I’m posting this a day early, but I was in the mood!
This thread is for the first three chapters, but we’re only reading one chapter this week. Check out the schedule in main feed, because sometimes we read one chapter, and sometimes we read 2 chapters in a week.
Chapters 11-13 are one story arc (神さまの子供) so I’m keeping the discussion together, but splitting the story arc into 2 weeks of reading. That happens a couple of times over the book.
i need to learn to read…thought this week was a double chapter week.
I’m starting to get used to the vocabulary(finally learned how to read 将棋)and the stream of consciousness. i’m even staring to like the stream of consciousness(is this even the right word for those emotional narration of kiriyama’s past and people feeling?), it describes emotion, thoughts and experiences in a way i didn’t think it was possible for a manga.
Nah, not just you. I thought we decided on 2 chapters/week a few weeks ago, but it looks like it’s loosely split by arcs now. I’ve already read chapter 11 and 12 last week and expected 13 and 14 this week because I forgot the start was postponed by a week. So I was very confused when I saw the thread, but not a big issue.
Hi, I noticed the vocab sheet is set to “view only” – you might want to change the edit access to “anyone who has the link” so others can contribute to the list c:
Sorry for the confusion! I wanted to keep story arcs in a single thread, and avoid weeks where we switched from one thread to another midweek, and this seemed like the best way to do it. No worries, though, you can just read one chapter next week.

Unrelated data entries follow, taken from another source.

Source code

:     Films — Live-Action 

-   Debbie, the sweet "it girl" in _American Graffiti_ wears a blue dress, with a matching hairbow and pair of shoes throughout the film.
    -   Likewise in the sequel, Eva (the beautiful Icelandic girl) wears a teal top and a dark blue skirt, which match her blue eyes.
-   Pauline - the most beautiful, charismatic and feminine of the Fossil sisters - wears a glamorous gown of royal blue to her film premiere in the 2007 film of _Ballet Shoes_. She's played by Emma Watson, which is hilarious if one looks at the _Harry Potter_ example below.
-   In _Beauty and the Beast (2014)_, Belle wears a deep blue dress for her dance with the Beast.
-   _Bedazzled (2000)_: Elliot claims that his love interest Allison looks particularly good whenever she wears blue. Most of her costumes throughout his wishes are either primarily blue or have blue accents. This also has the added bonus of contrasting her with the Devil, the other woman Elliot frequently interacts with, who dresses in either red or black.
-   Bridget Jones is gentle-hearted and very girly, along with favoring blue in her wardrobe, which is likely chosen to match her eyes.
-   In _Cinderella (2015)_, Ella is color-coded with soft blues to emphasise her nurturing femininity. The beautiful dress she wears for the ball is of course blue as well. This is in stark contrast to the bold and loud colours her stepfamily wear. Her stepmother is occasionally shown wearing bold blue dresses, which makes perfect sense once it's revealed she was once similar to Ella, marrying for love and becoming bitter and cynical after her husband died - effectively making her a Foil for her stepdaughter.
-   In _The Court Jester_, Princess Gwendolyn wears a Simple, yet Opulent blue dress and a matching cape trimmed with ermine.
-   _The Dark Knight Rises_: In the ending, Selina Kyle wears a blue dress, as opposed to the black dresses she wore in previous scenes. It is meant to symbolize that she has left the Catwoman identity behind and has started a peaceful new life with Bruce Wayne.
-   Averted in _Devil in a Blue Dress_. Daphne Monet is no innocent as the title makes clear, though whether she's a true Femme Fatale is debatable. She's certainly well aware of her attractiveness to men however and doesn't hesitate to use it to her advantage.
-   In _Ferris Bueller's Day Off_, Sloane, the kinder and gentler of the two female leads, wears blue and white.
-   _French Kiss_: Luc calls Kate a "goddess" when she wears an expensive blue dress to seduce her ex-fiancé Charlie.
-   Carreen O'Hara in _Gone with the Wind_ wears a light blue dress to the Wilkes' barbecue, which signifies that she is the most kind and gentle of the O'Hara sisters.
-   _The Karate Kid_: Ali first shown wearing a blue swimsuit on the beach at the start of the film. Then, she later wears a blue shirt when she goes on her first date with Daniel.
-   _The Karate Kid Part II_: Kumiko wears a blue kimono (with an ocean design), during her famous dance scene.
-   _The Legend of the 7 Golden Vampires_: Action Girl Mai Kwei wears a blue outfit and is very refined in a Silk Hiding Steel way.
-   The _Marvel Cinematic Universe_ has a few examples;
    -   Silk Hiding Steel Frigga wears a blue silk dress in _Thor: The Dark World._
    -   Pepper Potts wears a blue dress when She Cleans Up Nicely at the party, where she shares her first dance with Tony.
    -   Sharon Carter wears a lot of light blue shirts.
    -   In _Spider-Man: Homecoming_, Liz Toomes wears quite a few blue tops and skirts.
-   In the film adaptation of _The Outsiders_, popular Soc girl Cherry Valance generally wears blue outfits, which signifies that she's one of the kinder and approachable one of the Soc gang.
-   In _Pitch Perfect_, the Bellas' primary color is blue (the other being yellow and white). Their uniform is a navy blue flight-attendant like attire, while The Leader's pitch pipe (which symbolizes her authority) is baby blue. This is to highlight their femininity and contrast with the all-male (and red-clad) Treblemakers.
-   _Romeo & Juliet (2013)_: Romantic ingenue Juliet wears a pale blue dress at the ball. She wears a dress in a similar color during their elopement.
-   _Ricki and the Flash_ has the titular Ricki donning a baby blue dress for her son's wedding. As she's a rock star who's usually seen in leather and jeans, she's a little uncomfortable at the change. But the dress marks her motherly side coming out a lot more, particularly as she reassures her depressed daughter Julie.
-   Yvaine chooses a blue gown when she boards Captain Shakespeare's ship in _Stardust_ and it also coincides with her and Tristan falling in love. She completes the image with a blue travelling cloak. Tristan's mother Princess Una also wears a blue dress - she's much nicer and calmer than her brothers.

Rei solves a 詰将棋 problem in chapter 12.
These are checkmate problems. To solve them, you put the (opponent’s) King in check, and then keep it in check until checkmate. If you want to play along with Rei, you might find this paper shougi set helpful. If you just want to understand what he’s saying, you may find my guide to shougi pieces helpful.
I’m reading along
I haven’t reached this part yet, but I’ll catch up later.
I’ve already read this part, but I’m here for discussion.

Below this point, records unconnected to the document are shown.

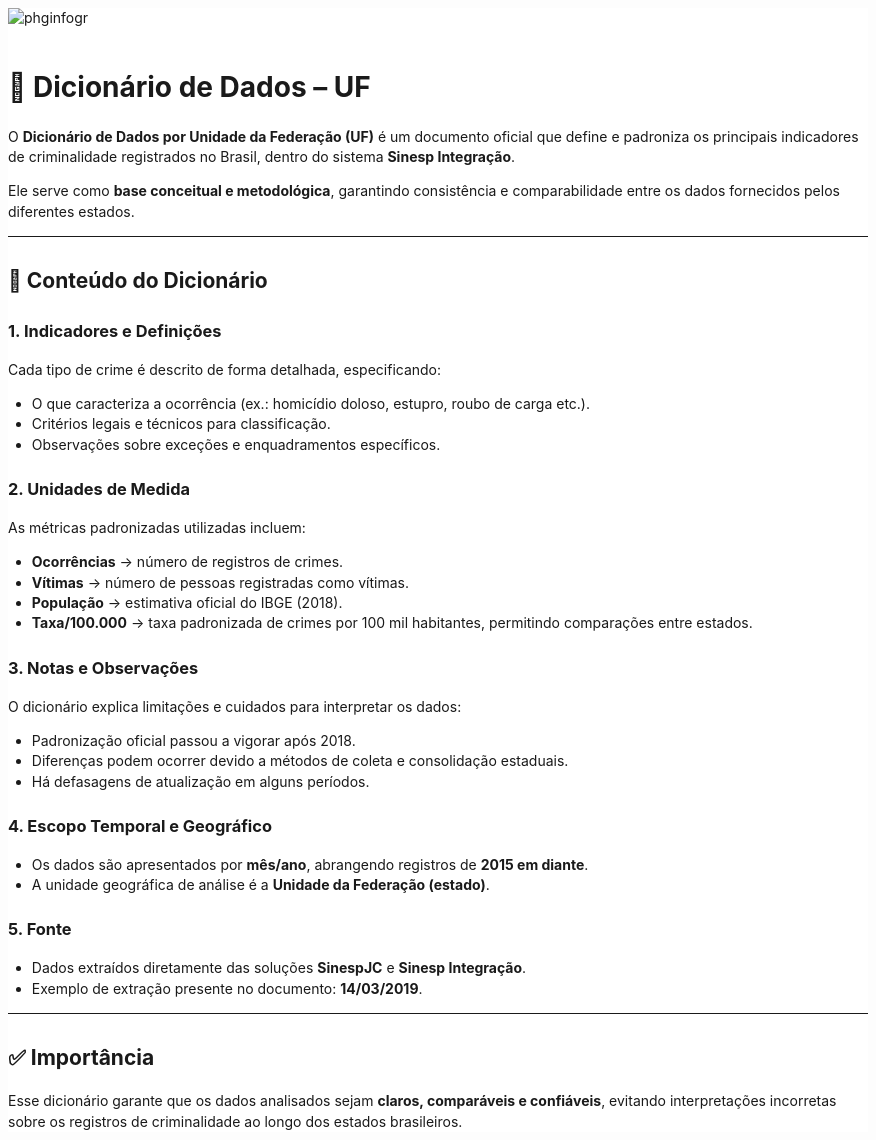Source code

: <img width="1414" height="2000" alt="phginfogr" src="https://github.com/user-attachments/assets/cc5860d4-2a8b-45b1-92c4-8816b83a84fb" />

# 📘 Dicionário de Dados – UF

O **Dicionário de Dados por Unidade da Federação (UF)** é um documento oficial que define e padroniza os principais indicadores de criminalidade registrados no Brasil, dentro do sistema **Sinesp Integração**.  

Ele serve como **base conceitual e metodológica**, garantindo consistência e comparabilidade entre os dados fornecidos pelos diferentes estados.

---

## 🔎 Conteúdo do Dicionário

### 1. Indicadores e Definições
Cada tipo de crime é descrito de forma detalhada, especificando:
- O que caracteriza a ocorrência (ex.: homicídio doloso, estupro, roubo de carga etc.).
- Critérios legais e técnicos para classificação.
- Observações sobre exceções e enquadramentos específicos.

### 2. Unidades de Medida
As métricas padronizadas utilizadas incluem:
- **Ocorrências** → número de registros de crimes.  
- **Vítimas** → número de pessoas registradas como vítimas.  
- **População** → estimativa oficial do IBGE (2018).  
- **Taxa/100.000** → taxa padronizada de crimes por 100 mil habitantes, permitindo comparações entre estados.

### 3. Notas e Observações
O dicionário explica limitações e cuidados para interpretar os dados:
- Padronização oficial passou a vigorar após 2018.  
- Diferenças podem ocorrer devido a métodos de coleta e consolidação estaduais.  
- Há defasagens de atualização em alguns períodos.

### 4. Escopo Temporal e Geográfico
- Os dados são apresentados por **mês/ano**, abrangendo registros de **2015 em diante**.  
- A unidade geográfica de análise é a **Unidade da Federação (estado)**.

### 5. Fonte
- Dados extraídos diretamente das soluções **SinespJC** e **Sinesp Integração**.  
- Exemplo de extração presente no documento: **14/03/2019**.

---

## ✅ Importância
Esse dicionário garante que os dados analisados sejam **claros, comparáveis e confiáveis**, evitando interpretações incorretas sobre os registros de criminalidade ao longo dos estados brasileiros.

Is it like “while thinking like that, I came to desperately bite into (hold on) the board”?
Why is 喰らう used here instead of some verb that means clinging or grasping?
Sure the feeling of holding on is conveyed, but is this a common way to describe this kind of situation?
i feel the second has more of an acceptance of fate? like i wanted to end up going that way(hence the へ instead of に). and it’s more about ending up going that way. you can’t always go to the direction you want. like in Classical Mythology/Jungian psychology, the prophet has to go down then up and cannot go up at the beginning. so you want to end up going up but you can’t at first.
yukinet got it covered in their reply, but to point this out more distinctly: どこか means “somewhere”, not “where”, so the first one would be “I wanted to go somewhere”.
(This is a standard thing with the question words, if you attach ~か then it turns into “some~”)
I don’t even know what passive voice of 行く would even mean, other than the usage than indicates something is being done that annoys the speaker. Is it maybe that use? But 桐山 is the は topic of the sentence, so that confuses me…
It occurred to me that maybe translating it thusly captures what you’ve said:
Rather than “there’s somewhere I wanted to go,”
“I wanted to go somewhere.”
but i mean it makes sense, you were able to go to school again after getting held back for a year. maybe it’s the type of grammar that floats around like the flu and never dies?